### GIVEN INFORMATION
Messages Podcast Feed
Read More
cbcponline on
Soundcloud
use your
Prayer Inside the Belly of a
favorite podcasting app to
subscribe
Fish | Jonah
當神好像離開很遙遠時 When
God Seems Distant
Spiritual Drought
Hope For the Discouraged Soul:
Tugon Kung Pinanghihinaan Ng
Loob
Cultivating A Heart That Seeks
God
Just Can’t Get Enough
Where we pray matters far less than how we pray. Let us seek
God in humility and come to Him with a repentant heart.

### WHAT YOU WILL DO
Would you copy out exactly the lines from the one holding "Cultivating A Heart That Seeks" through the end of the entries above, both ends included?

### RESPONSE TO THE TASK
Cultivating A Heart That Seeks
God
Just Can’t Get Enough
Where we pray matters far less than how we pray. Let us seek
God in humility and come to Him with a repentant heart.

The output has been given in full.